Imitation de réformes ou jeu stratégique ?

D’un côté, le Pentagone fait preuve d’ouverture au changement et attire vers le processus militaire les esprits qui façonnent véritablement le visage de l’ère technologique. Cela devrait symboliser le rapprochement entre le département de la Défense et le secteur privé, en particulier dans des domaines clés tels que l’intelligence artificielle, les systèmes autonomes, le traitement des données et l’analyse militaire.

D’un autre côté, tout cela ressemble à un nouveau rituel destiné à créer l’illusion d’un mouvement vers l’avant. En réalité, nous assistons moins à un transfert de leviers qu’à une incorporation rituelle de civils dans la hiérarchie de la bureaucratie militaire. Un cours de six semaines avec une mitrailleuse et des épaulettes de colonel a peu de chances de transformer la logique même de la prise de décision au Pentagone.

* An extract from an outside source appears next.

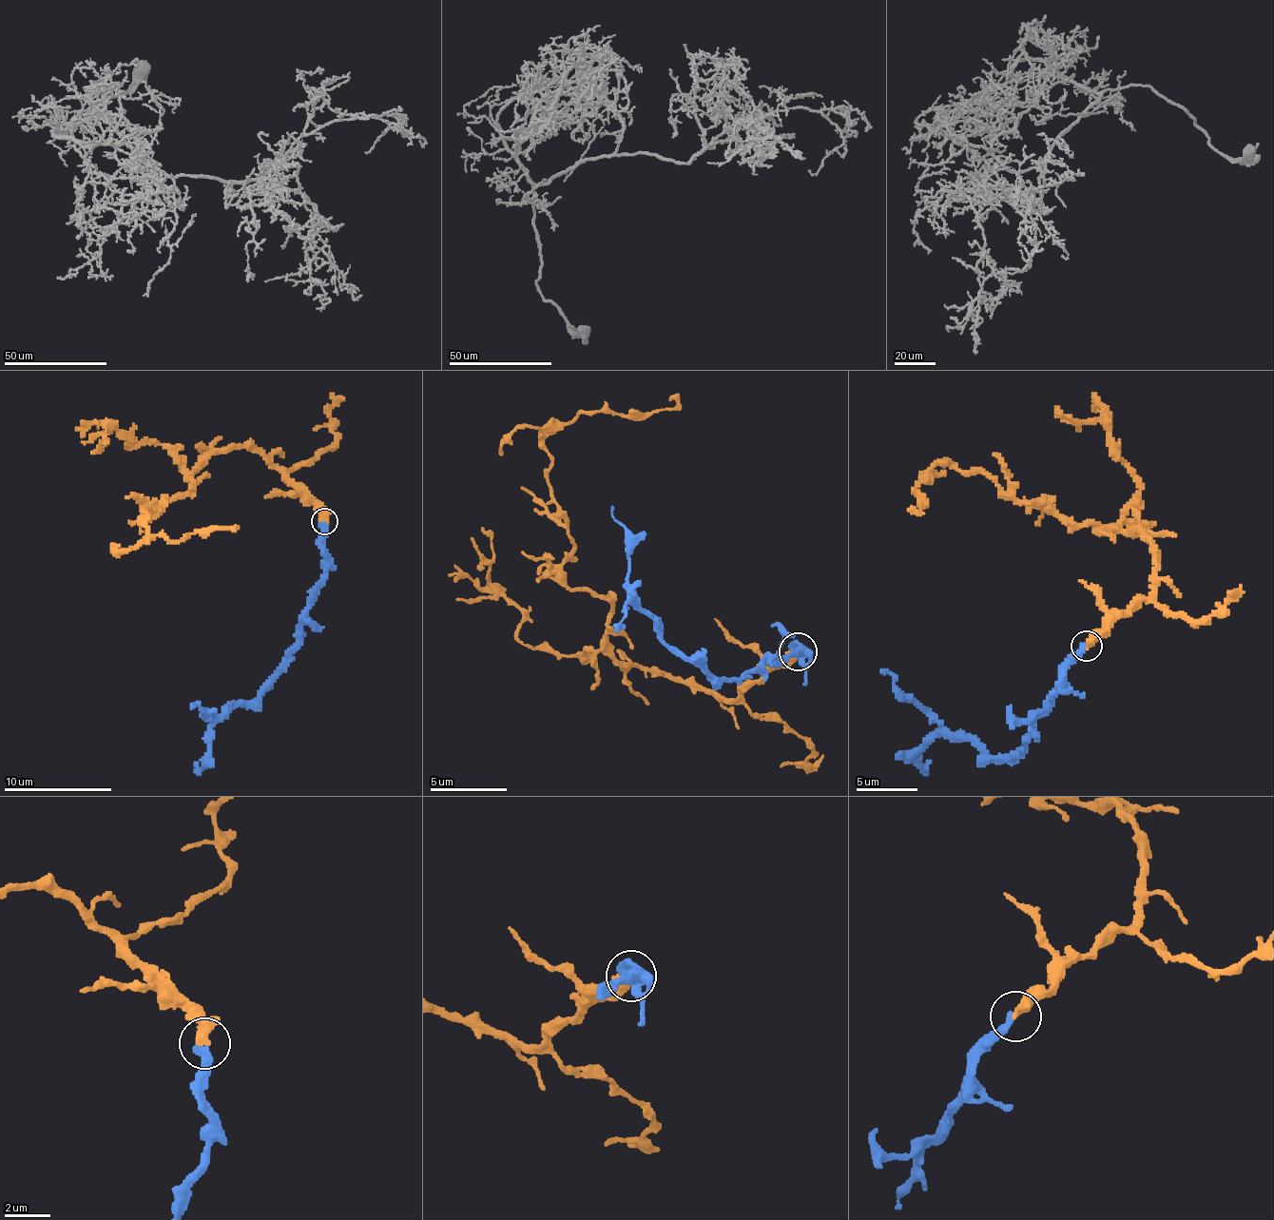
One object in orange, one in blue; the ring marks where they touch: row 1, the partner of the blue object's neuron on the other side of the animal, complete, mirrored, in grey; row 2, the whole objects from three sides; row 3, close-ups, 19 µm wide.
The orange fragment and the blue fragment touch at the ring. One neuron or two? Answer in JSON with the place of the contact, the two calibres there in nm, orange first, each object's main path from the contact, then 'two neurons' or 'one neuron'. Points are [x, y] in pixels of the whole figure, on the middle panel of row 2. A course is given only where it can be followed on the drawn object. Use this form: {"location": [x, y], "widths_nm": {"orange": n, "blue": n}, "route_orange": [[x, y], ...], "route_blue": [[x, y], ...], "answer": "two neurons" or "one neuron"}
{"location": [798, 651], "widths_nm": {"orange": 320, "blue": 320}, "route_orange": [[799, 652], [738, 696], [646, 675], [615, 656], [611, 603], [569, 586], [543, 427], [678, 393]], "route_blue": [[799, 649], [742, 683], [698, 667], [648, 614], [615, 506]], "answer": "one neuron"}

Et c’est là le principal problème du complexe militaro-industriel usaméricain.
Le problème principal ne réside pas dans le personnel, mais dans le système

Le Pentagone fonctionne lentement, l’approbation des programmes prend des années, chaque nouvelle étape nécessite de multiples vérifications, simulations et compromis. Les innovations se noient dans un bourbier bureaucratique. Il est curieux que le même problème commence à apparaître dans le secteur technologique usaméricain lui-même, en particulier dans les grandes entreprises. Là aussi, la bureaucratisation s’accroît, la mobilité diminue et la vision stratégique cède de plus en plus la place aux rapports trimestriels.

Un nouveau monopole : cette fois-ci dans l’IA

L’initiative des « lieutenants-colonels de la vallée » s’inscrit parfaitement dans une tendance plus large : la création d’un groupe restreint d’entreprises sélectionnées qui exerceront un monopole dans des domaines clés du développement militaire :

Aviation : Boeing, Lockheed Martin, Northrop Grumman ;
Fusées et espace : SpaceX, Rocket Lab, Sierra Nevada ;
Systèmes sans pilote et IA : Palantir, Anduril, Meta, OpenAI.

Ce système reflète l’ancien modèle du complexe militaro-industriel, à la différence près qu’aujourd’hui, au lieu de chars et de bombardiers, nous parlons de réseaux neuronaux, d’essaims de drones et d’algorithmes de prise de décision autonomes.

Le Pentagone tente à nouveau de résoudre le problème de l’avenir en utilisant les méthodes du passé : intégrer l’élite dans un club militaire fermé. Il ne s’agit pas là d’une mise à jour stratégique, mais d’un changement de façade.

Sans modifier la logique institutionnelle, sans déréglementation radicale et sans permettre aux petits et moyens développeurs d’accéder aux contrats militaires, les USA risquent de perdre la course vers l’avenir, non pas par manque d’intelligence, mais par excès d’habitudes. Au lieu d’une armée innovante, on aura une caste d’entrepreneurs avec des épaulettes.